KPKR (95.7 FM, "95.7 Jack FM") is an American radio station licensed to serve the community of Parker, Arizona. The station, established in 2008, is currently owned by River Rat Radio, LLC. It broadcasts a variety hits music format to the greater Lake Havasu City, Arizona, area.

==History==
In April 2007, Prescott Valley Broadcasting Company, Inc., applied to the Federal Communications Commission (FCC) for a construction permit for a new Class C3 broadcast radio station on 97.3 MHz to serve Parker, Arizona. The FCC granted this permit on July 3, 2007, with a scheduled expiration date of July 3, 2010. The new station was assigned call sign "KPKR" on July 23, 2007. After construction and testing were completed, the station began broadcasting under program test authority on February 1, 2008. KPKR was granted its broadcast license on April 24, 2008.

In August 2008, the station applied to the FCC to change broadcast frequencies from 97.3 MHz to 95.7 MHz. The FCC granted a construction permit for this change on August 16, 2010, with a scheduled August 16, 2013, expiration.

Former branding

In February 2009, the station's owners filed an application with the FCC to transfer the broadcast license for KPKR from Prescott Valley Broadcasting Company, jointly owned by Sanford B. Cohen and Sandy Cohen, to a new company called River Rat Radio, LLC, which is controlled by the Sanford B. Cohen Family Trust. The FCC approved the transfer on March 9, 2009, and the move was formally consummated on May 1, 2009.

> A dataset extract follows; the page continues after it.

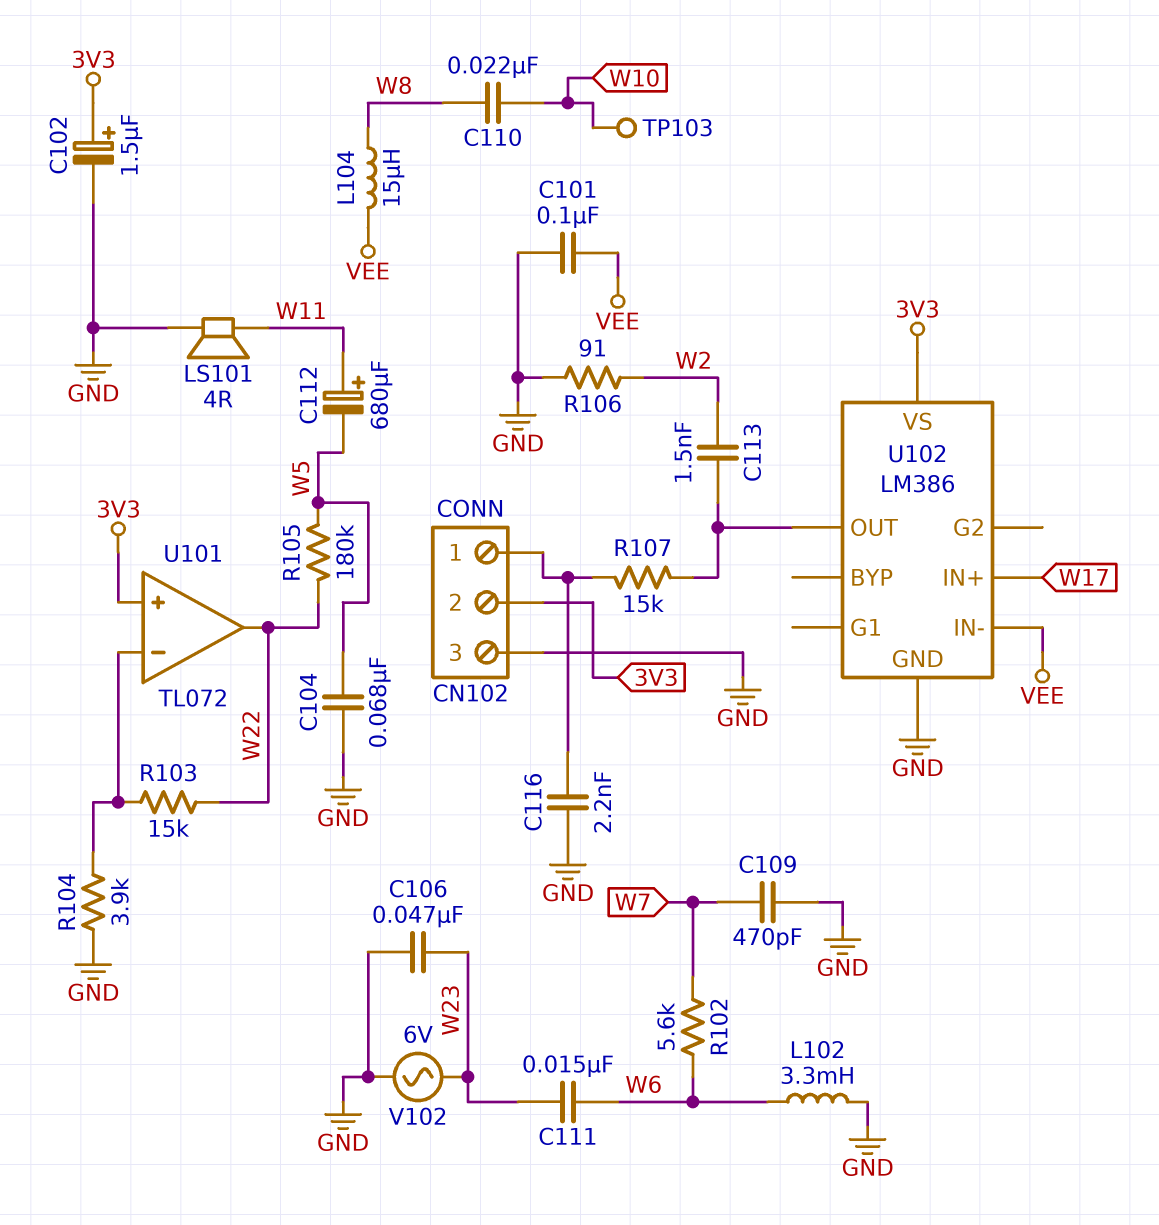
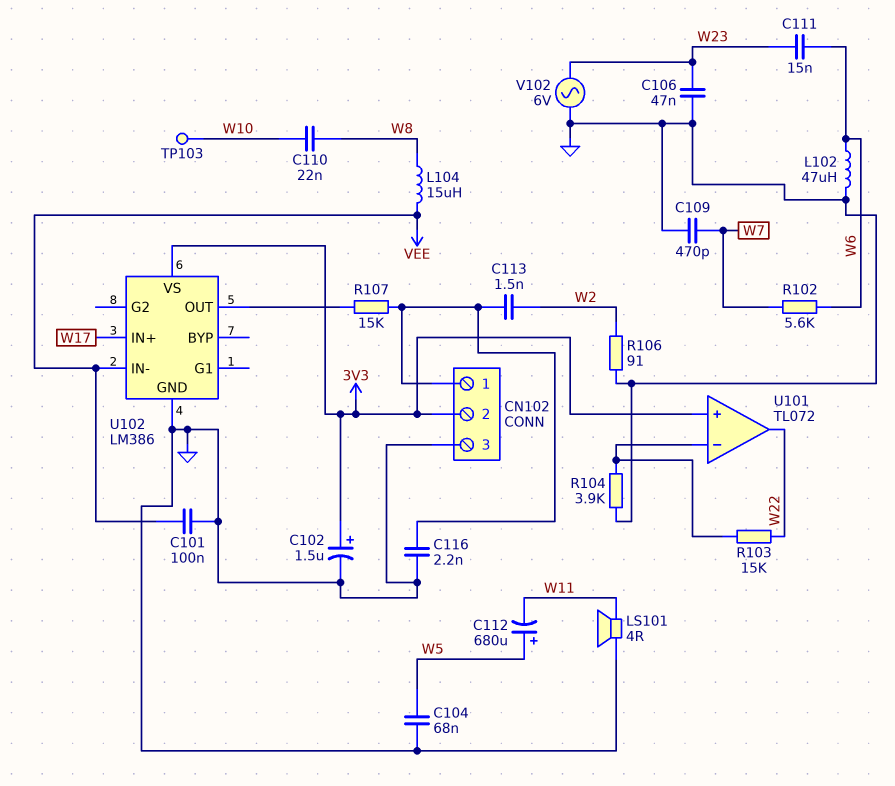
C112: 680uF (plus W11, minus W5) -> 680uF (plus W5, minus W11)
C113: 1.5nF (U102/OUT, W2) -> 1.5nF (CN102/1, W2)
L102: 3.3mH (GND, W6) -> 47uH (GND, W6)
R105: 180k (W5, W22) -> none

KPKR applied for a new broadcast license to cover the changes made under the construction permit in September 2010. In October 2010, the station applied for a second construction permit, this one permitting a move from Class C3 to Class B1 made possible by the new frequency and transmitter location. This second permit was granted on April 21, 2011, with a scheduled expiration date of April 21, 2014. The FCC granted the new license for changes under the first permit and KPKR began licensed operation on 95.7 MHz on November 15, 2010. On the same date, the station began operating under program test authority at a higher effective radiated power.

On July 19, 2022, KPKR added a simulcast to KIDD 103.9 in Fort Mohave, Arizona.